• **ACTIVITY**:
When you reproduce the entries below, keep each one exact and drop any pictures.

━━━ PROVIDED RECORDS

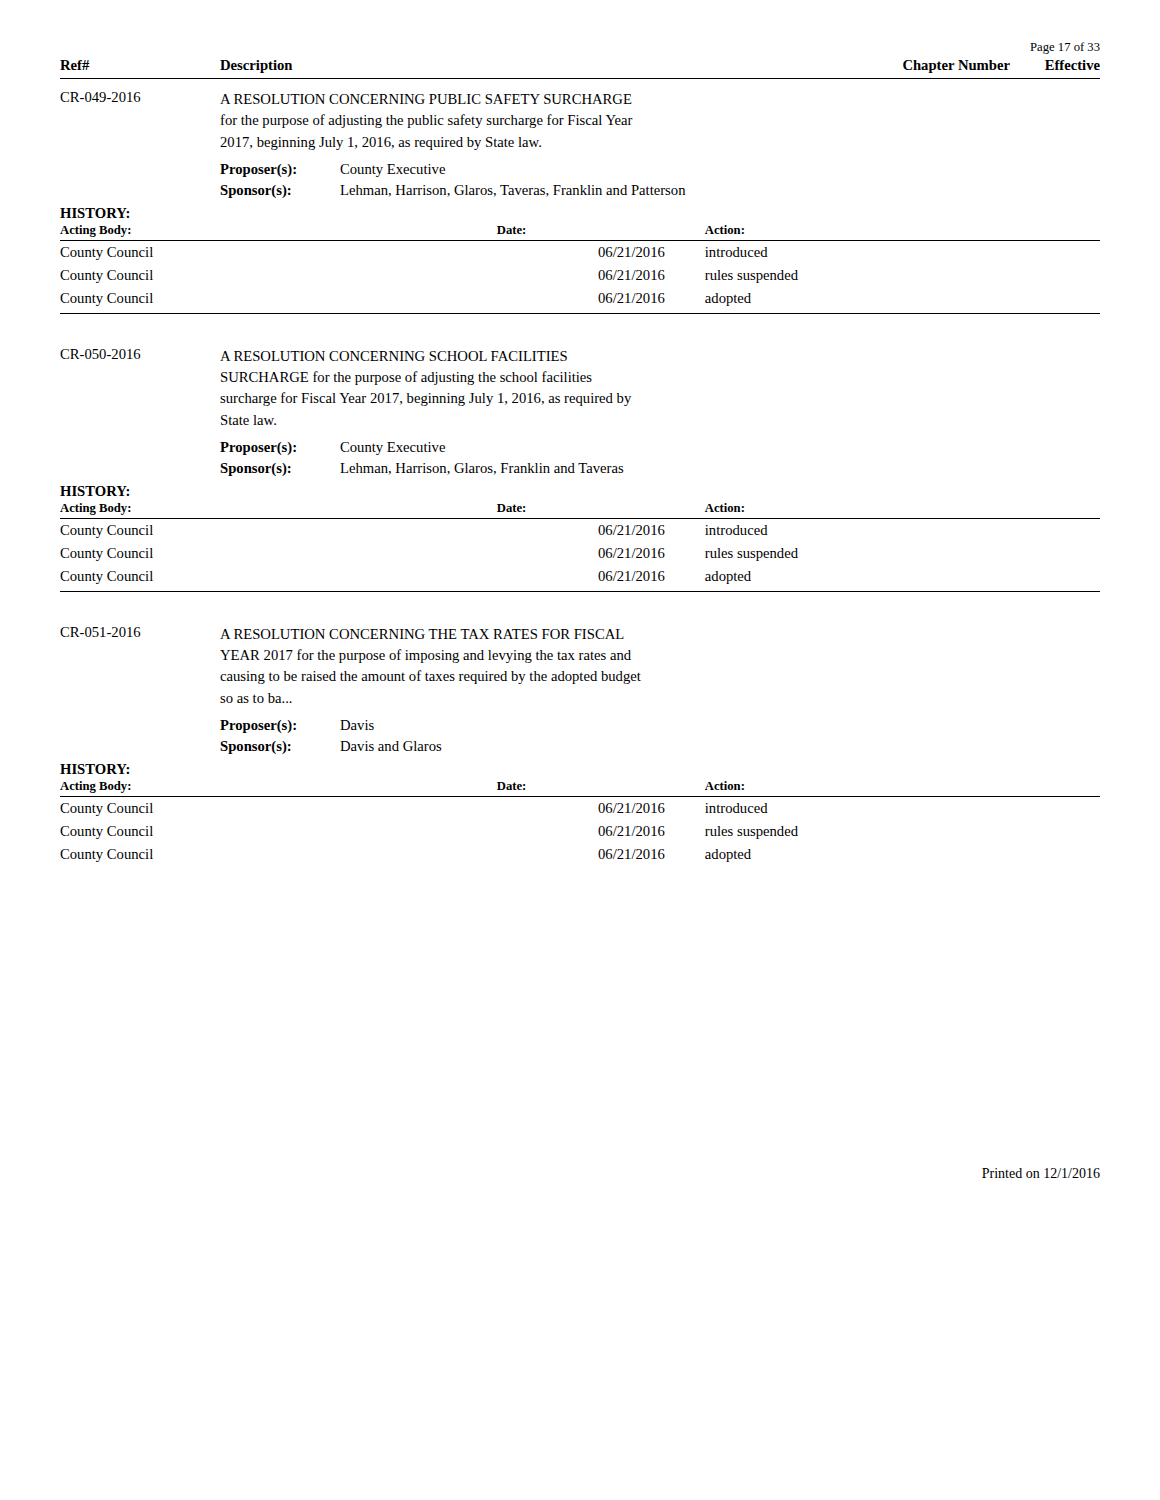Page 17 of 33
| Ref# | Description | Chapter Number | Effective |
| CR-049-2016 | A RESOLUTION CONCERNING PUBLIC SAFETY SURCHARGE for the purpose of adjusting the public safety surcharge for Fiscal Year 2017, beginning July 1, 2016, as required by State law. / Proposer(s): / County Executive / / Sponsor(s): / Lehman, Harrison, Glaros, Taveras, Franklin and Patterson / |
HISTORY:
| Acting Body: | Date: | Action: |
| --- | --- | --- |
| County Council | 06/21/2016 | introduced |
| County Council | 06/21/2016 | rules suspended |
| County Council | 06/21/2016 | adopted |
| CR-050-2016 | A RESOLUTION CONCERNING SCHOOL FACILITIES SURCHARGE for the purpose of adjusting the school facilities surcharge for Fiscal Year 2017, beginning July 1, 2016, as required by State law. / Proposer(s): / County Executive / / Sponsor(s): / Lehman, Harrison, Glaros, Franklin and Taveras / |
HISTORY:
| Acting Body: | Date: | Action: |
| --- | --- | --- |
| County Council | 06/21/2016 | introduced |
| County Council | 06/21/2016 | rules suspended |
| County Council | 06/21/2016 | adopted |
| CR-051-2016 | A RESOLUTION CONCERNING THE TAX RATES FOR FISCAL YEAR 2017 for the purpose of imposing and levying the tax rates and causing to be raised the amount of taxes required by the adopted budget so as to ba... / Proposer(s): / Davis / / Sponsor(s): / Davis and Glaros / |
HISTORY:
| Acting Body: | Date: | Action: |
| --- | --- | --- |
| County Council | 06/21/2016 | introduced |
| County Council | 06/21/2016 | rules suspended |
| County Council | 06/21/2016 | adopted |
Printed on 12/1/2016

━━━━━━

• **SOLUTION FOR THIS EXERCISE**:
Page 17 of 33
| Ref# | Description | Chapter Number | Effective |
| CR-049-2016 | A RESOLUTION CONCERNING PUBLIC SAFETY SURCHARGE for the purpose of adjusting the public safety surcharge for Fiscal Year 2017, beginning July 1, 2016, as required by State law. / Proposer(s): / County Executive / / Sponsor(s): / Lehman, Harrison, Glaros, Taveras, Franklin and Patterson / |
HISTORY:
| Acting Body: | Date: | Action: |
| --- | --- | --- |
| County Council | 06/21/2016 | introduced |
| County Council | 06/21/2016 | rules suspended |
| County Council | 06/21/2016 | adopted |
| CR-050-2016 | A RESOLUTION CONCERNING SCHOOL FACILITIES SURCHARGE for the purpose of adjusting the school facilities surcharge for Fiscal Year 2017, beginning July 1, 2016, as required by State law. / Proposer(s): / County Executive / / Sponsor(s): / Lehman, Harrison, Glaros, Franklin and Taveras / |
HISTORY:
| Acting Body: | Date: | Action: |
| --- | --- | --- |
| County Council | 06/21/2016 | introduced |
| County Council | 06/21/2016 | rules suspended |
| County Council | 06/21/2016 | adopted |
| CR-051-2016 | A RESOLUTION CONCERNING THE TAX RATES FOR FISCAL YEAR 2017 for the purpose of imposing and levying the tax rates and causing to be raised the amount of taxes required by the adopted budget so as to ba... / Proposer(s): / Davis / / Sponsor(s): / Davis and Glaros / |
HISTORY:
| Acting Body: | Date: | Action: |
| --- | --- | --- |
| County Council | 06/21/2016 | introduced |
| County Council | 06/21/2016 | rules suspended |
| County Council | 06/21/2016 | adopted |
Printed on 12/1/2016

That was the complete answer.